Collected data entries:
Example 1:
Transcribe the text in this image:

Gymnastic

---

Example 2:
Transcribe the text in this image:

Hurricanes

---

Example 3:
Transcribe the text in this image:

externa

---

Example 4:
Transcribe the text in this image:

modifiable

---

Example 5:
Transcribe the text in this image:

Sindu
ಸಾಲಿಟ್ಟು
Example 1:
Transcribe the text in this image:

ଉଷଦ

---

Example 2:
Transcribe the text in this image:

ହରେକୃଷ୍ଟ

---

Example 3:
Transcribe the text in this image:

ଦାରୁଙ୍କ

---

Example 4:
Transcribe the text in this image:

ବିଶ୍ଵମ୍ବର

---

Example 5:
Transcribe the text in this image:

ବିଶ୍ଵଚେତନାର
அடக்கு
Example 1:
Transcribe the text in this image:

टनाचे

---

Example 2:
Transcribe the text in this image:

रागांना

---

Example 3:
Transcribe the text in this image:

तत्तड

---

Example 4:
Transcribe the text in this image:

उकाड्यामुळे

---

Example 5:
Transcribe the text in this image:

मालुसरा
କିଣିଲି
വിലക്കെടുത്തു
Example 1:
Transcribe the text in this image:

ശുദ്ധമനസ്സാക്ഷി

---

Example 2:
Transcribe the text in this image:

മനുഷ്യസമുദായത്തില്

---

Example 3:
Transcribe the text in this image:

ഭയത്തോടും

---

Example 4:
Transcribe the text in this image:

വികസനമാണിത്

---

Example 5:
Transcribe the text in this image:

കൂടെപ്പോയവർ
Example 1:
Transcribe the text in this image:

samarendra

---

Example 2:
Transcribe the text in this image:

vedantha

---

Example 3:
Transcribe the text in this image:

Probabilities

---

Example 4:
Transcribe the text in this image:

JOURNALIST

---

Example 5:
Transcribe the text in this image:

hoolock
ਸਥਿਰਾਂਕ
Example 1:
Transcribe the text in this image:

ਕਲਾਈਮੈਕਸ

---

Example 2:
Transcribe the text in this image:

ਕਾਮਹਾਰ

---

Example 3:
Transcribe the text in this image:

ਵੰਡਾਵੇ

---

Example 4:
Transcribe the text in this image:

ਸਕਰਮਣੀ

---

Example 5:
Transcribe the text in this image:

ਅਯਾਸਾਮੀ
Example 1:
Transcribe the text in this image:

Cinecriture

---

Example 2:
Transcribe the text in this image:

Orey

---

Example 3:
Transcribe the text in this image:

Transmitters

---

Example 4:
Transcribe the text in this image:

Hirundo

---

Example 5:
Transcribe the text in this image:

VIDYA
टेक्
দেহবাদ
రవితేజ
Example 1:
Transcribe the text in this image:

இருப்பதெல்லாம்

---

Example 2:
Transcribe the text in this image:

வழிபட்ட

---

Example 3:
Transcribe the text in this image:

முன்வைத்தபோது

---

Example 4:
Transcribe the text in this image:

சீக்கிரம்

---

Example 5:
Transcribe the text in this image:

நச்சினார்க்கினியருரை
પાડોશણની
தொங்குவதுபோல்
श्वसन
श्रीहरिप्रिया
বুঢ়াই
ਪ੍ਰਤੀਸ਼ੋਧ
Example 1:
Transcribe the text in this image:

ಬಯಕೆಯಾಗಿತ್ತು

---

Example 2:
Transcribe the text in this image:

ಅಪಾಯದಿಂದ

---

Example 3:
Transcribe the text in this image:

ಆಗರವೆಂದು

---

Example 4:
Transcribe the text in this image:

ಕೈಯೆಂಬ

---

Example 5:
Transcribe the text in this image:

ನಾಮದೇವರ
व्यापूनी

Task
Nothing but an exact copy of the records belongs in the answer.

Solution for this task
Example 1:
Transcribe the text in this image:

Gymnastic

---

Example 2:
Transcribe the text in this image:

Hurricanes

---

Example 3:
Transcribe the text in this image:

externa

---

Example 4:
Transcribe the text in this image:

modifiable

---

Example 5:
Transcribe the text in this image:

Sindu
ಸಾಲಿಟ್ಟು
Example 1:
Transcribe the text in this image:

ଉଷଦ

---

Example 2:
Transcribe the text in this image:

ହରେକୃଷ୍ଟ

---

Example 3:
Transcribe the text in this image:

ଦାରୁଙ୍କ

---

Example 4:
Transcribe the text in this image:

ବିଶ୍ଵମ୍ବର

---

Example 5:
Transcribe the text in this image:

ବିଶ୍ଵଚେତନାର
அடக்கு
Example 1:
Transcribe the text in this image:

टनाचे

---

Example 2:
Transcribe the text in this image:

रागांना

---

Example 3:
Transcribe the text in this image:

तत्तड

---

Example 4:
Transcribe the text in this image:

उकाड्यामुळे

---

Example 5:
Transcribe the text in this image:

मालुसरा
କିଣିଲି
വിലക്കെടുത്തു
Example 1:
Transcribe the text in this image:

ശുദ്ധമനസ്സാക്ഷി

---

Example 2:
Transcribe the text in this image:

മനുഷ്യസമുദായത്തില്

---

Example 3:
Transcribe the text in this image:

ഭയത്തോടും

---

Example 4:
Transcribe the text in this image:

വികസനമാണിത്

---

Example 5:
Transcribe the text in this image:

കൂടെപ്പോയവർ
Example 1:
Transcribe the text in this image:

samarendra

---

Example 2:
Transcribe the text in this image:

vedantha

---

Example 3:
Transcribe the text in this image:

Probabilities

---

Example 4:
Transcribe the text in this image:

JOURNALIST

---

Example 5:
Transcribe the text in this image:

hoolock
ਸਥਿਰਾਂਕ
Example 1:
Transcribe the text in this image:

ਕਲਾਈਮੈਕਸ

---

Example 2:
Transcribe the text in this image:

ਕਾਮਹਾਰ

---

Example 3:
Transcribe the text in this image:

ਵੰਡਾਵੇ

---

Example 4:
Transcribe the text in this image:

ਸਕਰਮਣੀ

---

Example 5:
Transcribe the text in this image:

ਅਯਾਸਾਮੀ
Example 1:
Transcribe the text in this image:

Cinecriture

---

Example 2:
Transcribe the text in this image:

Orey

---

Example 3:
Transcribe the text in this image:

Transmitters

---

Example 4:
Transcribe the text in this image:

Hirundo

---

Example 5:
Transcribe the text in this image:

VIDYA
टेक्
দেহবাদ
రవితేజ
Example 1:
Transcribe the text in this image:

இருப்பதெல்லாம்

---

Example 2:
Transcribe the text in this image:

வழிபட்ட

---

Example 3:
Transcribe the text in this image:

முன்வைத்தபோது

---

Example 4:
Transcribe the text in this image:

சீக்கிரம்

---

Example 5:
Transcribe the text in this image:

நச்சினார்க்கினியருரை
પાડોશણની
தொங்குவதுபோல்
श्वसन
श्रीहरिप्रिया
বুঢ়াই
ਪ੍ਰਤੀਸ਼ੋਧ
Example 1:
Transcribe the text in this image:

ಬಯಕೆಯಾಗಿತ್ತು

---

Example 2:
Transcribe the text in this image:

ಅಪಾಯದಿಂದ

---

Example 3:
Transcribe the text in this image:

ಆಗರವೆಂದು

---

Example 4:
Transcribe the text in this image:

ಕೈಯೆಂಬ

---

Example 5:
Transcribe the text in this image:

ನಾಮದೇವರ
व्यापूनी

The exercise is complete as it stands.